National Center for Law and Economic Justice

NCLEJ was founded in 1965, in the heyday of the civil rights movement. From the very start, NCLEJ joined with southern civil rights lawyers in landmark cases, worked with community-based organizations around the country, won ground breaking victories in the courts and committed resources to bring about legislative reform. Through these early successes, NCLEJ demonstrated that the law can be a powerful instrument for improving the lives of the most disadvantaged members of our society.

For the past 50 years, NCLEJ has led the way in promoting economic justice, fairness and opportunity for those in need; securing systemic reform in the delivery of income support and related human services; and safeguarding important legal and constitutional rights. Our mission today continues to be to advance the cause of economic justice for individuals, families, and communities through litigation, policy advocacy, and support for grass roots organizing.

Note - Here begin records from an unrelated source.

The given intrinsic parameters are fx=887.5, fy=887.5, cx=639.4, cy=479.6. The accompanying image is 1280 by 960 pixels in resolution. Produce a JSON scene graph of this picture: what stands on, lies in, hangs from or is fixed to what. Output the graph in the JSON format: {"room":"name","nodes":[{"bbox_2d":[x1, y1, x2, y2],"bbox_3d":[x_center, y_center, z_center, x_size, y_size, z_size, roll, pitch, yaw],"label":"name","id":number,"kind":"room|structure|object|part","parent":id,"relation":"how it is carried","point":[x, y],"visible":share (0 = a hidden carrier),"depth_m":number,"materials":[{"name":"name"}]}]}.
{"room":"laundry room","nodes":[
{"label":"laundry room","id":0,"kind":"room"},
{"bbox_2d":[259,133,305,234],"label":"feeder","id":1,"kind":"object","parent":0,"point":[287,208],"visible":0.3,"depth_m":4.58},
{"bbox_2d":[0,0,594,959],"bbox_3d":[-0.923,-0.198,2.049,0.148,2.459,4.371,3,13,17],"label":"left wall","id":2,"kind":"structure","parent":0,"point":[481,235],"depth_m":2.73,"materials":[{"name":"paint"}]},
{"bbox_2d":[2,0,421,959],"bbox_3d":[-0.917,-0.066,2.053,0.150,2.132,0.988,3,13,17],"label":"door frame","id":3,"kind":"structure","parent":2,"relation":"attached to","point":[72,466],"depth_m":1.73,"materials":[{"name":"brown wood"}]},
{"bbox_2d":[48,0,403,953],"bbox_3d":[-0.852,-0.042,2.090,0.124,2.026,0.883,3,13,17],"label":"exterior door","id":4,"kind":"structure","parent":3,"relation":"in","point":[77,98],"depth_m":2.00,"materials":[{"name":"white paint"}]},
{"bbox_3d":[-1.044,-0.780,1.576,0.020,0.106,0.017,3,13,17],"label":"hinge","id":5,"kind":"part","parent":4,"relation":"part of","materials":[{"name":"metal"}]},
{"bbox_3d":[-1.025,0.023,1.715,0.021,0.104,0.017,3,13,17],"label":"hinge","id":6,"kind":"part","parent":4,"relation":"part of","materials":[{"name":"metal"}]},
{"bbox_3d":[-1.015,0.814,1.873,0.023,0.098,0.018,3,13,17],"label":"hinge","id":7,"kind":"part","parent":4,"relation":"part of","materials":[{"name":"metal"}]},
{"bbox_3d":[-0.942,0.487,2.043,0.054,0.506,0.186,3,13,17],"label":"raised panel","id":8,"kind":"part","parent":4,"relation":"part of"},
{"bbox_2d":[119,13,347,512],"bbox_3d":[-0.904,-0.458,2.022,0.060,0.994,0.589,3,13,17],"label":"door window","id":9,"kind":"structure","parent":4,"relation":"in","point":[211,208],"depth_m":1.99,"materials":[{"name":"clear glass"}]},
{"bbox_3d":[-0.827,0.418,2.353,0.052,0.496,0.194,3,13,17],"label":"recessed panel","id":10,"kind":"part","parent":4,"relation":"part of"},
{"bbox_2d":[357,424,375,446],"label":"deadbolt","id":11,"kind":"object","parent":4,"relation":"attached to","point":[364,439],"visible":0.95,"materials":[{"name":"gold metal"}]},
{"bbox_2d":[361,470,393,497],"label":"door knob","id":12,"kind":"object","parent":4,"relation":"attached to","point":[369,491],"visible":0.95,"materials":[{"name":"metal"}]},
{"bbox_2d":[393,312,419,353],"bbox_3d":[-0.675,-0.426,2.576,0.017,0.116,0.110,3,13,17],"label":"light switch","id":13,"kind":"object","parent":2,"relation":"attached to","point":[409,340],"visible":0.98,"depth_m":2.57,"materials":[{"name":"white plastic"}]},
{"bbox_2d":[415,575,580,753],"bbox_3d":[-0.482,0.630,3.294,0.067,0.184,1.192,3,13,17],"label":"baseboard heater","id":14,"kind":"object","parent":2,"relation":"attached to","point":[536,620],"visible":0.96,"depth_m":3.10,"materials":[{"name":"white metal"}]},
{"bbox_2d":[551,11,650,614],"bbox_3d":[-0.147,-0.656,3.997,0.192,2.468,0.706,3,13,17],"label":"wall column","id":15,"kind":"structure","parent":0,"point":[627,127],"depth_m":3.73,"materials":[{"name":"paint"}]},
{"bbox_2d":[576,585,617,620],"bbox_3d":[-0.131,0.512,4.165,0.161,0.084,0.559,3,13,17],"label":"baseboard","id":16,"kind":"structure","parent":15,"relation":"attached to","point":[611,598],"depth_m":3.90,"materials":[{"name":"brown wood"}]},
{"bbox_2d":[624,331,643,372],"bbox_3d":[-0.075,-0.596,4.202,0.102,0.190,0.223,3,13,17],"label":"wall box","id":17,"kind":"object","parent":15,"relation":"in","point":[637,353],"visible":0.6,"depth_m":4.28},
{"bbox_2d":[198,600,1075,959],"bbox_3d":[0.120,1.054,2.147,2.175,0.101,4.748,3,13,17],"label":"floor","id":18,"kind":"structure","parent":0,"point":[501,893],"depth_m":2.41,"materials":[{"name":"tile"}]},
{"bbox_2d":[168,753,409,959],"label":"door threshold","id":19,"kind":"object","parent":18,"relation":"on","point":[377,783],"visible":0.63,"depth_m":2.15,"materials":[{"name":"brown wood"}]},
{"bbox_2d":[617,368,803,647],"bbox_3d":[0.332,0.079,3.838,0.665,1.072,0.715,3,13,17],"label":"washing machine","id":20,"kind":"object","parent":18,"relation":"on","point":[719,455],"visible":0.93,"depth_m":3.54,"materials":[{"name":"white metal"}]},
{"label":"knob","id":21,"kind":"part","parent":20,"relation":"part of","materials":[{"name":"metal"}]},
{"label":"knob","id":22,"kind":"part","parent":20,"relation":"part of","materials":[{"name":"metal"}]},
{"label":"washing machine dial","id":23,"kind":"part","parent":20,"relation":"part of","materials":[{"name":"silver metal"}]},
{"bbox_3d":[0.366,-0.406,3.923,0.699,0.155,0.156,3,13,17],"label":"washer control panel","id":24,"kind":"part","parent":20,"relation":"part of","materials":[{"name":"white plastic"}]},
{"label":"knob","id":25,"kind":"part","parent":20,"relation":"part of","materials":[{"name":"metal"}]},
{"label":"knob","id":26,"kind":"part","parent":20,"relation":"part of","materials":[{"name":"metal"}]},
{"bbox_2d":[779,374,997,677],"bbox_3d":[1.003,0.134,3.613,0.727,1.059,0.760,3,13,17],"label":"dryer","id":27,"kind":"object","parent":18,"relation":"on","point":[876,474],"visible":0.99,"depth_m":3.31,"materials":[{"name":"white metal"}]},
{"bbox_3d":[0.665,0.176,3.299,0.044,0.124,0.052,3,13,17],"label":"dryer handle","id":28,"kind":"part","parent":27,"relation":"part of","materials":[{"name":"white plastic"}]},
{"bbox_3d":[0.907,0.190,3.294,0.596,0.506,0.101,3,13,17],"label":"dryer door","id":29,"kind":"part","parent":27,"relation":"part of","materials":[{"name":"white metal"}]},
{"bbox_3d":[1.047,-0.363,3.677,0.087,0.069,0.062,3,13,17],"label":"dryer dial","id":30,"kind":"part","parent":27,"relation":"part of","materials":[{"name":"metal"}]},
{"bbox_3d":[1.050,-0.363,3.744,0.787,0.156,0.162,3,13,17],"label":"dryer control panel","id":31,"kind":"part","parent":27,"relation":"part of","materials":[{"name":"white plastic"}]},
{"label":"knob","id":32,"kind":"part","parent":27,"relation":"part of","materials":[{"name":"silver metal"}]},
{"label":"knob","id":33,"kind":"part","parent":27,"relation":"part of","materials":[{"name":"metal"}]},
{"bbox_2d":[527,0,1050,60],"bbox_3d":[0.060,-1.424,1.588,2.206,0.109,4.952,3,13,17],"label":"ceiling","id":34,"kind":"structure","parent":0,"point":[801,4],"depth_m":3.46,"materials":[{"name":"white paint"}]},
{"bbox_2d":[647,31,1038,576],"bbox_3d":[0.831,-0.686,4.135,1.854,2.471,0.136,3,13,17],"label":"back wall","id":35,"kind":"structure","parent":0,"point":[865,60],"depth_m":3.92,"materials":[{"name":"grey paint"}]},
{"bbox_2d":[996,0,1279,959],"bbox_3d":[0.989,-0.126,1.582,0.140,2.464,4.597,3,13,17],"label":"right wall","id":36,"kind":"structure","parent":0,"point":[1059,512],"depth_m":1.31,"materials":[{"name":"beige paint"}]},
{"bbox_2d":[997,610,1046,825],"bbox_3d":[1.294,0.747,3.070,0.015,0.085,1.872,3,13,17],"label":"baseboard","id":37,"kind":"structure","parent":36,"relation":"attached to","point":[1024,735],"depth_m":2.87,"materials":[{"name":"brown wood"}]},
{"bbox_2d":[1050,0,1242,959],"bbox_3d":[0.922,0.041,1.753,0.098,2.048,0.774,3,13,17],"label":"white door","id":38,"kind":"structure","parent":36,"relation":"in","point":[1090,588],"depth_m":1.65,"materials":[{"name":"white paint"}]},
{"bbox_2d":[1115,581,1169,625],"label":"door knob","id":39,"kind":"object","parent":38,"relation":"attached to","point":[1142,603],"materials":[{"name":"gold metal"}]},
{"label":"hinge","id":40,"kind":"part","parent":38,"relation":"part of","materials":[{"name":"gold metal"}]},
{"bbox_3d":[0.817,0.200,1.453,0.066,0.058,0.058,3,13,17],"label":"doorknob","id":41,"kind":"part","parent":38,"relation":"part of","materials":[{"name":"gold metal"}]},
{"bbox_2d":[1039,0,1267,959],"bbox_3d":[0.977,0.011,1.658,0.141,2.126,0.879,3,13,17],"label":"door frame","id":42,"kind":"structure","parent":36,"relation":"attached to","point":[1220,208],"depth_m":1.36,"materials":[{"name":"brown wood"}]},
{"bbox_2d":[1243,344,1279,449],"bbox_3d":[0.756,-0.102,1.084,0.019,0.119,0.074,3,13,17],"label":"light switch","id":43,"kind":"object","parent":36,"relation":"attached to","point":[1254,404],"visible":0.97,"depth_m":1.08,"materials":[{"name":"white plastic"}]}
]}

THE CASE: In the ground-breaking litigation to enforce the preliminary injunction requiring Connecticut to timely provide food stamps to eligible households, NCLEJ will work with local colleagues and advocate to (1) enforce the injunction which requires the State to timely process applications for food stamps and (2) prepare for trial on the merits. Here, we and our colleagues won a first of its kind victory at the Second Circuit Court of Appeals setting forth that the provisions of the Food Stamp Act under which we sued were federally enforceable by applicants.

During the grant period, we plan to use a variety of tools to compel timely processing of applications. We will leverage the experience acquired in comparable work in other states to achieve improvements in agency practices and to institute oversight that will serve both as a management tool and as a means of measuring progress. We expect considerable resistance as Connecticut has fought hard at every step of the case.